A condenação da escola digital, apesar de federar o sindicato de oposição que integra docentes e outros dirigentes, não deixa de ser uma condenação da impreparação e incompetência dos professores na condução de um ano de um serviço educativo de medíocre qualidade. Não se extraem consequências da radicalidade de uma tal auto-avaliação? E os visados neste "chumbo" oficial, conformam-se com a sua própria caricatura ou reclamam dignidade? E os defraudados objetos deste ato falhado, forçados a uma exposição prolongada, que compensação podem exigir? Por último, o que justifica a omissão do ministério Sindical da Educação, lesto e clarividente na avaliação à resposta educativa de emergência, que ainda assim a licencia, que lhe reconhece os limites e não fornece alternativa para lá da resistência a decretar o confinamiento das escolas, que é o mesmo que condenar as comunidades educativas - e, por extensão, toda a sociedade - à roleta russa do virus?
 

08:02 A Paparoca Outra Vez

"...refeições"

O ministro da Ação Social para a Educação nutre uma paixão indisfarçável pelo tema da paparoca servida nas escolas, "(...)" patente na reiterada enfatização da magnitude da operação logística e por todo o mérito patriótico atribuido a esta missão humanitária. De tal maneira que é legítimo considerar que, na lógica ministerial, uma instituição de ensino é uma Cantina com escola dentro.

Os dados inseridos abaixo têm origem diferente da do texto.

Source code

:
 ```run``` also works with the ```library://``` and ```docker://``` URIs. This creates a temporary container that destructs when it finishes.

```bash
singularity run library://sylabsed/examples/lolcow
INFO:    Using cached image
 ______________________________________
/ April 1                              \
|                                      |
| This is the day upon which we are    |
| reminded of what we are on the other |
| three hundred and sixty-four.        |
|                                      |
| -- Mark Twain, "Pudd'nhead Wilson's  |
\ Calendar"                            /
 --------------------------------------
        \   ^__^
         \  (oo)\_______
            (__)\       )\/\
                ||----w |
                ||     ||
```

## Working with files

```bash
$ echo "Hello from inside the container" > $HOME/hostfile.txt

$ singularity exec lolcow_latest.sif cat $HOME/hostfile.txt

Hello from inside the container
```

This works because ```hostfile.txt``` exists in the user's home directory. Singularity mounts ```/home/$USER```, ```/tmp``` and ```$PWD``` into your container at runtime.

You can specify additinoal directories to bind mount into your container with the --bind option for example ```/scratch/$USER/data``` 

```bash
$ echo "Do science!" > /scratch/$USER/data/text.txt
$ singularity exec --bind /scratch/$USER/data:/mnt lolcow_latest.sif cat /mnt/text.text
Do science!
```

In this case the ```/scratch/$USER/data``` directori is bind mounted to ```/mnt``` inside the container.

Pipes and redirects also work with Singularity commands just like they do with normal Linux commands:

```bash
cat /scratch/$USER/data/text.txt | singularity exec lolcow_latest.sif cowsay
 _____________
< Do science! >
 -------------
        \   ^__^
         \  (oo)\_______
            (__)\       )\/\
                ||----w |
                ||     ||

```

Mas se é no tabuleiro do almoço que se ganha a guerra da capacitação das futuras gerações, diga-se ao titular da pasta que estes carenciados hão de ter irmãos, pais e outros familiares que reclamarão, igualmente, assistência.
 

09:09 Conclusão

Se estes fossem os únicos reflexos do negacionismo e da inversão estratégica em que navega a equipa educativa... Como se compagina esta doutrina com os planos governamentais e europeus de transformação digital?